La difficoltà maggiore del suonare dal vivo?
Restare ragionevolmente sobri fino al momento di salire sul palco. Parlando più seriamente, sono pochi i locali che sponsorizzano un genere come il nostro e, come detto in precedenza, spesso si prediligono tribute e cover band.

Cosa manca ai concerti, pubblicità, supporto del pubblico o cosa?
L’era digitale permette di avere una buona copertura pubblicitaria per qualsiasi evento. D’altro canto gli stessi strumenti possono portare a una sovra esposizione degli utenti a tantissimi eventi e a volte questo porta ad ignorarne alcuni o la maggior parte. Di conseguenza la risposta del pubblico ne risente.

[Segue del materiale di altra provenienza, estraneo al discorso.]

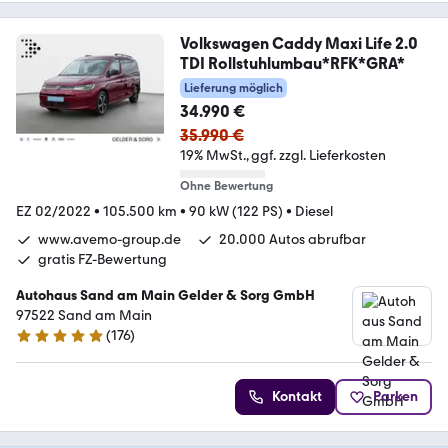
Volkswagen Caddy Maxi Life 2.0
TDI Rollstuhlumbau*RFK*GRA*
Lieferung möglich
34.990 €
35.990 €
19% MwSt.
ggf. zzgl. Lieferkosten
Ohne Bewertung
EZ 02/2022
•
105.500 km
•
90 kW (122 PS)
•
Diesel
www.avemo-group.de
20.000 Autos abrufbar
gratis FZ-Bewertung
Autohaus Sand am Main Gelder & Sorg GmbH
97522 Sand am Main
(
176
)
4.8 Sterne
Kontakt
Parken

Una band per cui vi piacerebbe aprire?
Overkill

Una che vorreste aprisse per voi?
Di solito per noi apre “l’usciere” e infatti la gente poi se ne va (semi cit. Maccio Capatonda).

Il vostro concetto di underground?
Passione, sacrificio e condivisione.

La sua ‘malattia’ peggiore? La cura?
L’invidia e la competizione tra band. La presunzione di fare musica migliore di quella degli altri. Questo porta a “scaricare” ogni insuccesso sul pubblico.
“Fate largo all’avanguardia, siete un pubblico di merda” diceva Freak Antoni.
La cura è molto semplice: umiltà e supporto reciproco.

Una band underground che consigliereste?
Ne conosciamo tantissime e molto valide. Vi consigliamo vivamente di cercare voi quelle che vi piacciono. Non smettete mai di cercarne di nuove e supportatele come potete.

Una mainstream che ancora vi stupisce?
Overkill, Tankard, Testament.

Una domanda che non vi hanno mai posto ma vi piacerebbe vi fosse rivolta?
Di cosa parlano i vostri testi?

Se foste voi ad intervistare, ipotizzando di avere a disposizione anche una macchina del tempo, chi intervistereste e cosa gli chiedereste?
L’abbiamo già fatto ma per qualche motivo Beethoven non ci ha risposto. Ci abbiamo provato anche con Paganini ma non abbiamo capito le risposte e si è rifiutato di ripeterle.

Un saluto e una raccomandazione a chi vi legge
Ciao, venite al coop a bere, mangiare e scapocciare.